Quantum computers may soon be able to crack encryption methods in use today, so plans are already under way to replace them with new, secure algorithms. Now it seems the US National Security Agency may be undermining that process
Daniel Bernstein at the University of Illinois Chicago says that the US National Institute of Standards and Technology (NIST) is deliberately obscuring the level of involvement the US National Security Agency (NSA) has in developing new encryption standards for “post-quantum cryptography” (PQC). He also believes that NIST has made errors – either accidental or deliberate – in calculations describing the security of the new standards. NIST denies the claims.
“NIST isn’t following procedures designed to stop NSA from weakening PQC,” says Bernstein. “People choosing cryptographic standards should be transparently and verifiably following clear public rules so that we don’t need to worry about their motivations. NIST promised transparency and then claimed it had shown all its work, but that claim simply isn’t true.”
Also, is this the same Daniel Bernstein from the 95' ruling?
The export of cryptography from the United States was controlled as a munition starting from the Cold War until recategorization in 1996, with further relaxation in the late 1990s.[6] In 1995, Bernstein brought the court case Bernstein v. United States. The ruling in the case declared that software was protected speech under the First Amendment, which contributed to regulatory changes reducing controls on encryption.[7] Bernstein was originally represented by the Electronic Frontier Foundation.[8] He later represented himself.[9]

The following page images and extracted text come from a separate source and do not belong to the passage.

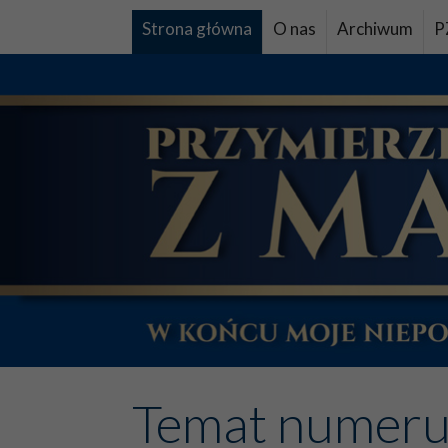
Strona główna
O nas
Archiwum
P
Temat numer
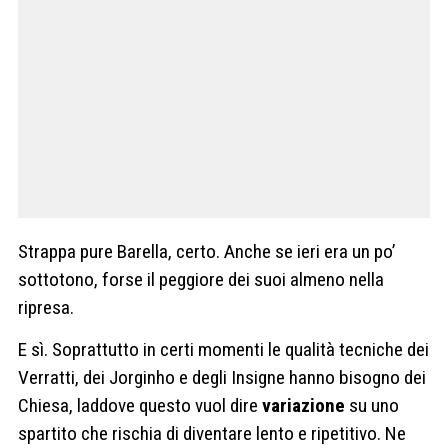
Strappa pure Barella, certo. Anche se ieri era un po’
sottotono, forse il peggiore dei suoi almeno nella
ripresa.
E sì. Soprattutto in certi momenti le qualità tecniche dei
Verratti, dei Jorginho e degli Insigne hanno bisogno dei
Chiesa, laddove questo vuol dire
variazione
su uno
spartito che rischia di diventare lento e ripetitivo. Ne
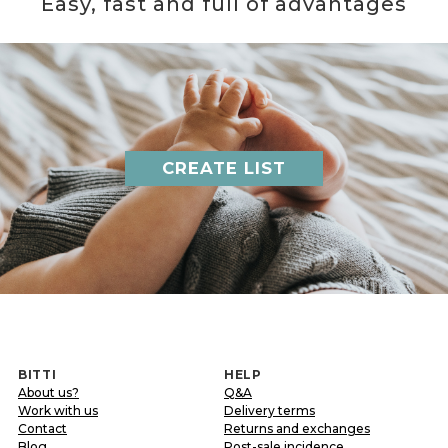
Easy, fast and full of advantages
CREATE LIST
BITTI
HELP
About us?
Q&A
Work with us
Delivery terms
Contact
Returns and exchanges
Blog
Post-sale incidence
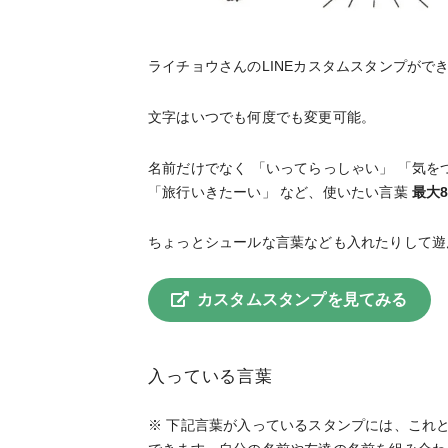
ライチョウさんのLINEカスタムスタンプがで
文字はいつでも何度でも変更可能。
名前だけでなく 「いってらっしゃい」 「気を
「旅行いきたーい」 など、使いたい言葉
最大
ちょっとシュールな言葉なども入れたりして遊
カスタムスタンプを見てみる
入っている言葉
※ 下記言葉が入っているスタンプには、これ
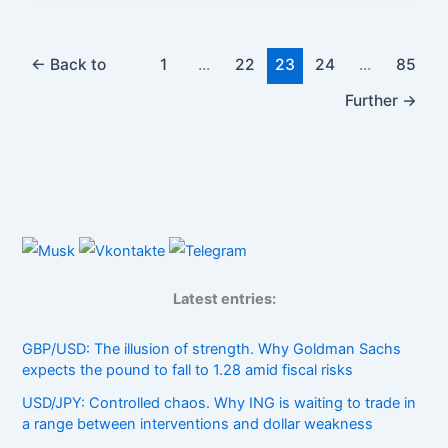
←
Back to
1
...
22
23
24
...
85
Further
→
Latest entries:
GBP/USD: The illusion of strength. Why Goldman Sachs
expects the pound to fall to 1.28 amid fiscal risks
USD/JPY: Controlled chaos. Why ING is waiting to trade in
a range between interventions and dollar weakness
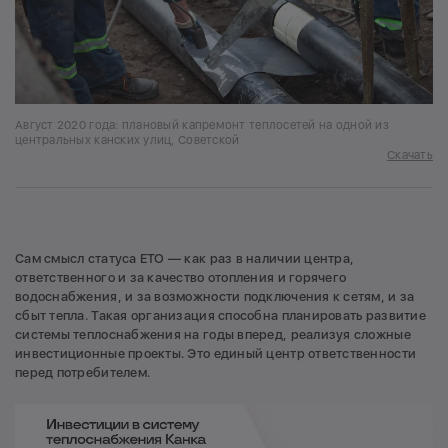
Август 2020 года: плановый капремонт теплосетей на одной из
центральных канских улиц, Советской
Скачать
Сам смысл статуса ЕТО — как раз в наличии центра,
ответственного и за качество отопления и горячего
водоснабжения, и за возможности подключения к сетям, и за
сбыт тепла. Такая организация способна планировать развитие
системы теплоснабжения на годы вперед, реализуя сложные
инвестиционные проекты. Это единый центр ответственности
перед потребителем.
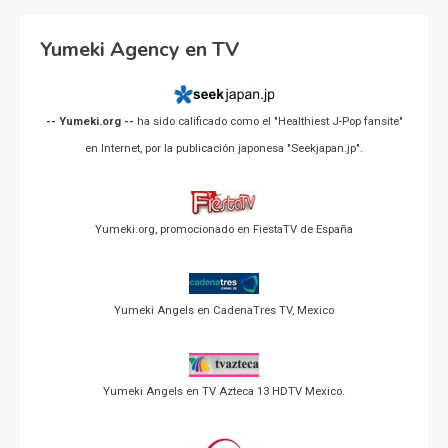
Yumeki Agency en TV
-- Yumeki.org --
ha sido calificado como el "Healthiest J-Pop fansite"
en Internet, por la publicación japonesa "Seekjapan.jp".
Yumeki.org, promocionado en FiestaTV de España
Yumeki Angels en CadenaTres TV, Mexico
Yumeki Angels en TV Azteca 13 HDTV Mexico.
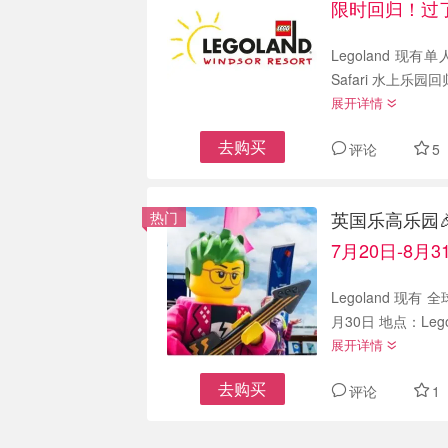
限时回归！过
Legoland 现有单
Safari 水上乐
展开详情
去购买
评论
5
英国乐高乐园
热门
7月20日-8月
Legoland 现有
月30日 地点：Legoland
展开详情
去购买
评论
1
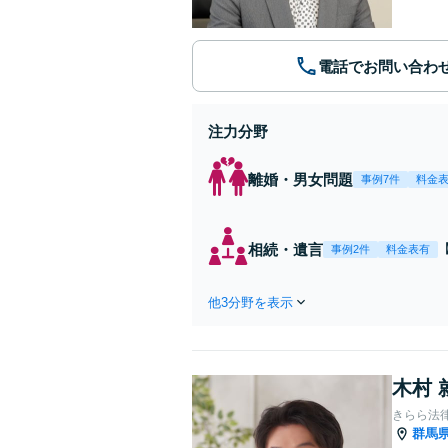
電話でお問い合わ
注力分野
離婚・男女問題
事例7件
料金
相続・遺言
事例2件
料金表有
他3分野を表示
木村 
きらら法
群馬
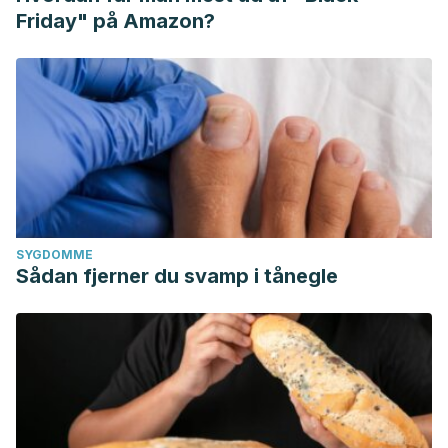
Friday" på Amazon?
SYGDOMME
Sådan fjerner du svamp i tånegle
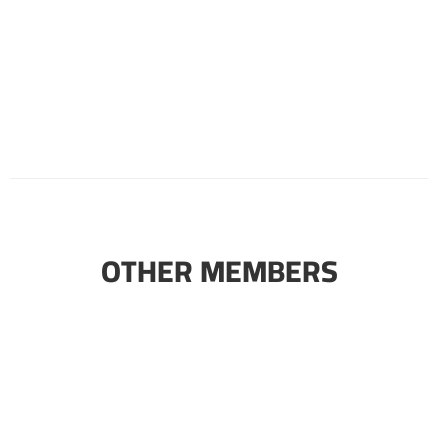
OTHER MEMBERS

WHAT THE FUCK? This guys a stone cold fuckin gangster!
At 24 he took the largest surveillance apparatus in history to court... and won! He even raw dogged it — representing himself for a portion of the trial.
Honestly, I think his communication here is fine. He's probably going to offend some people at NIST, but it seems like he's already tried the cooperative route and is now willing to burn some bridges to bring things to light.
It reads like he's playing mathematics and not politics, which is exactly what you want from a cryptography researcher.
Sadly not new. The USA considers encryption to be a weapon of war (thanks Germany), so they do whatever they can to interfere with it. If you are making a new encryption scheme it will be illegal if the government doesn't have an easy way to break it.
Edit: the guy that made pgp got in a stink with the government if memory serves they tried to bop him with something to do with itar.
I have a pet theory that a lot of our passionate "movements" that get us all angry and upset are only those movements that benefit someone powerful.
I see stuff like this and think, "well that's another coin in that jar"
Like this should piss so many people off. Its something enough people know about. It's something that you would think would have all kinds of groups up in arms about. Like ask any self respecting 2A enthusiasts if the government should keep skeleton key to every lock in their house.
it will be illegal if the government doesn’t have an easy way to break it
Aren't there a lot of existing standards already can't be broken easily (by anyone)? That's why we have all these recent attempts to force backdoors into encrypted apps
Or is it just extra scrutiny if you're trying to make a new one
They seem to have calmed that down in recent years, and rely on the dumb public to store all their secrets on readily accessible corporate servers.
The maths war is hard to win (bigger keys handle most of that), and I honestly doubt most current encryption can be beaten reliably even with quantum computing.
How do you remove the paywall from the article? Just copy the URL of the article and provide it to archive.today, and that website just bypassed the paywall? How do they manage to bypass it? O.o
They need the content to be available for Google indexing reasons, it can only really be blocked through the client.
A smart enough backend system can access/crawl/index it, just like Google can. And then make it available to the public without the front end annoyance.
Yeah you can observe this with letsencrypt failing to generate a certificate if you change the elliptic curve from an NSA generated curve to a generic/known safe one. Changing between different NSA curves are functionally fine. Forces all signed certificates to use curves that are known to have issues, deliberate or otherwise - i.e. backdoored.
You can't use arbitrary curves with certificates, only those which are standardized because the CA will not implement anything which isn't unambiguously defined in a standard with support by clients.
My point is that there is a documented listed of supported curves for ECDSA but attempting to use any other safe curve in the list results in a failure. I am not trying to use some arbitrary curve.
If your point is that no safe curve is permitted because the powers that be don't permit it, TLS is doomed.
Looking at the history of the any of the Clandestine US orgs should probably remind us these people will do literally anything that they can, like give people LSD in an attempt to control their mind, or put microphones in Russian cats.